Reviewed by Calculator Editorial Team

Determine the degrees of freedom for chi-square tests with our free online calculator. Learn how to calculate df for X² tests with clear examples and formulas.

What is Degrees of Freedom in X² Tests?

The degrees of freedom (df) in a chi-square test represent the number of independent pieces of information that can vary in a dataset. For a chi-square test of independence, degrees of freedom are calculated based on the number of categories in the rows and columns of a contingency table.

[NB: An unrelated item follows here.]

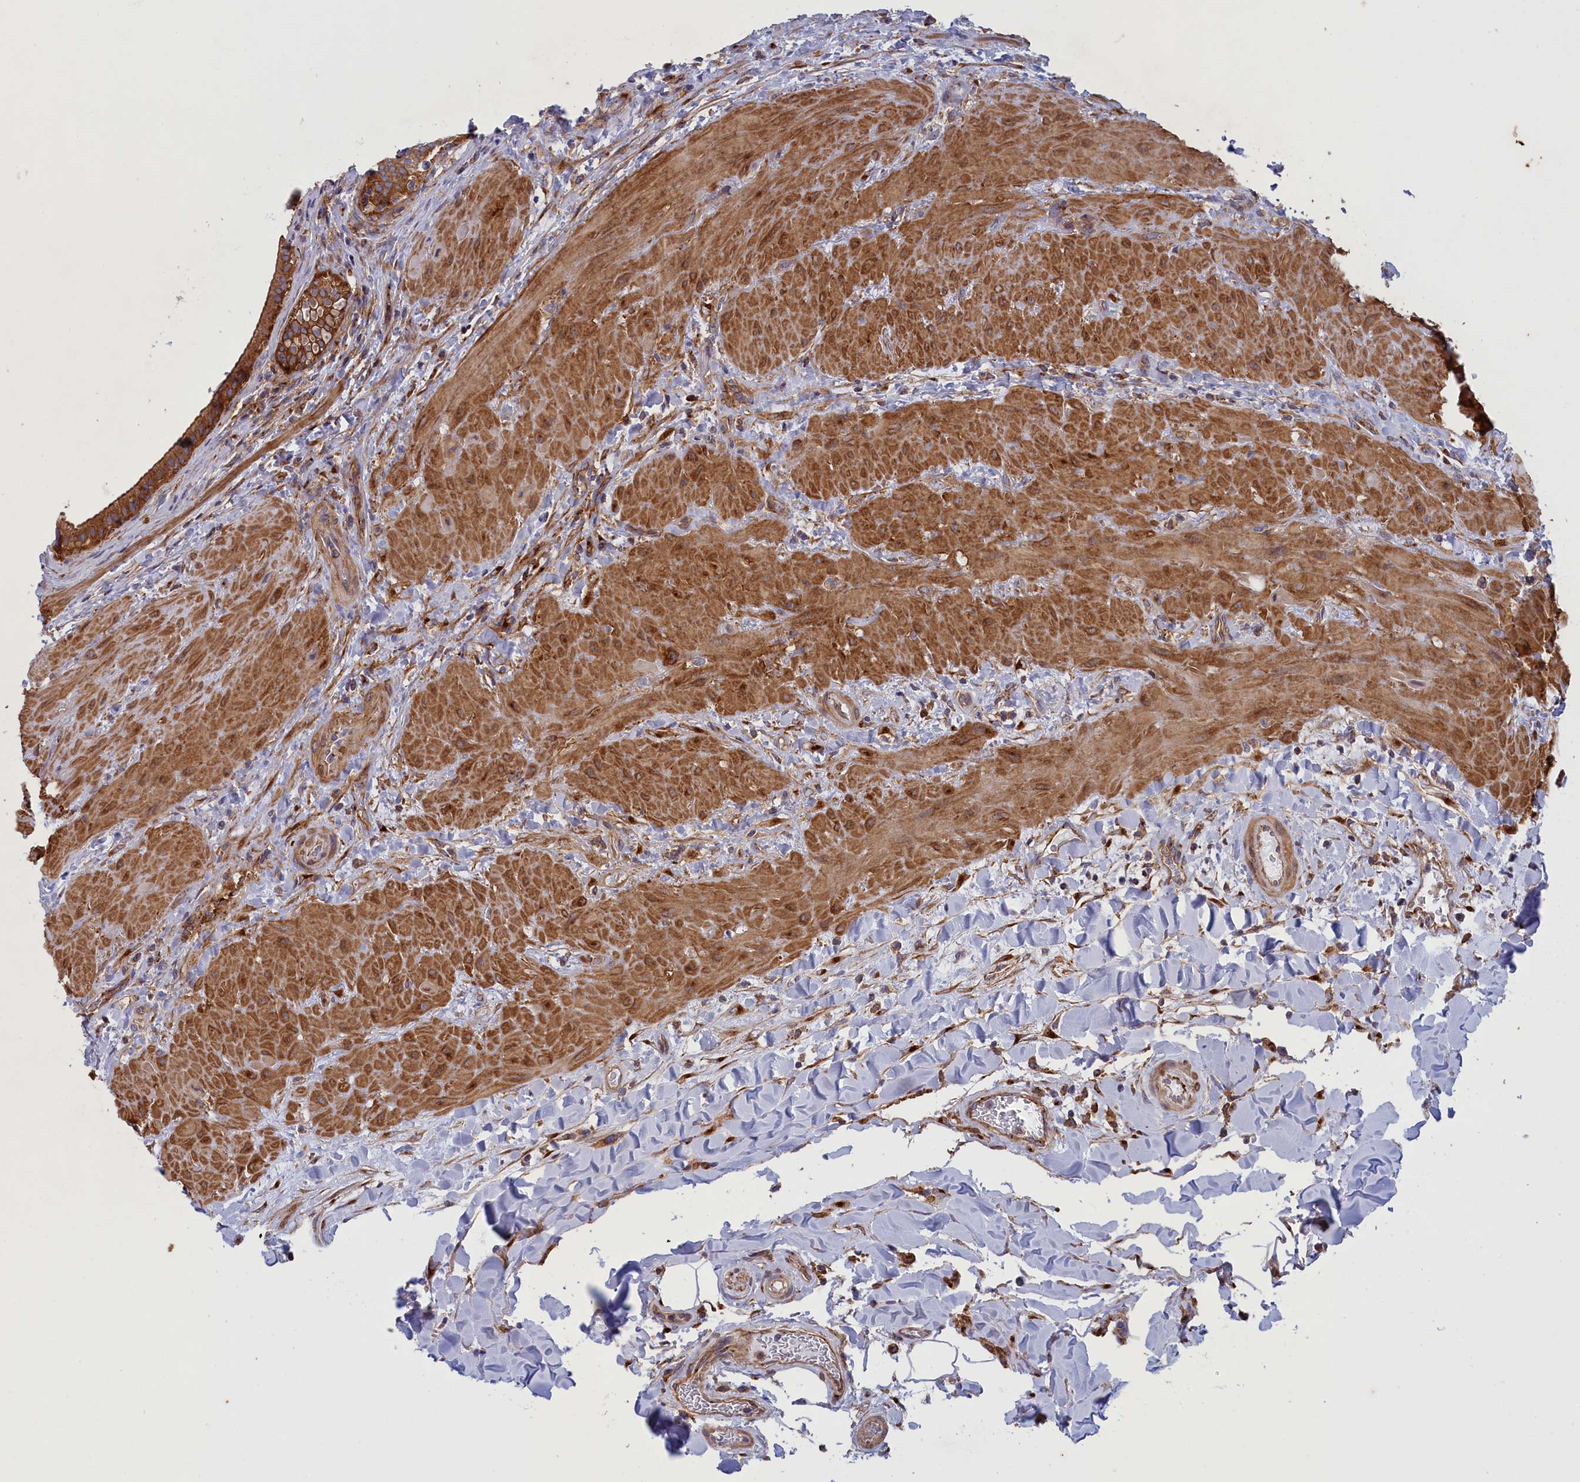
{"staining": {"intensity": "strong", "quantity": ">75%", "location": "cytoplasmic/membranous"}, "tissue": "gallbladder", "cell_type": "Glandular cells", "image_type": "normal", "snomed": [{"axis": "morphology", "description": "Normal tissue, NOS"}, {"axis": "topography", "description": "Gallbladder"}], "caption": "Protein staining displays strong cytoplasmic/membranous positivity in approximately >75% of glandular cells in unremarkable gallbladder. Ihc stains the protein in brown and the nuclei are stained blue.", "gene": "SCAMP4", "patient": {"sex": "male", "age": 24}}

Key Point: Degrees of freedom affect the shape of the chi-square distribution and determine the critical value used to evaluate the test statistic.

In statistical hypothesis testing, degrees of freedom determine the number of values in the final calculation that are free to vary. For chi-square tests, this means the number of categories minus one, adjusted for the structure of the data.

How to Calculate Degrees of Freedom

The formula for calculating degrees of freedom for a chi-square test of independence is:

Degrees of Freedom = (Number of Rows - 1) × (Number of Columns - 1)

This formula accounts for the constraints in the data structure. For example, if you have a 2×3 contingency table, the degrees of freedom would be (2-1) × (3-1) = 2.

Steps to Calculate:

  1. Count the number of rows in your contingency table.
  2. Count the number of columns in your contingency table.
  3. Subtract 1 from each count.
  4. Multiply the two results together to get degrees of freedom.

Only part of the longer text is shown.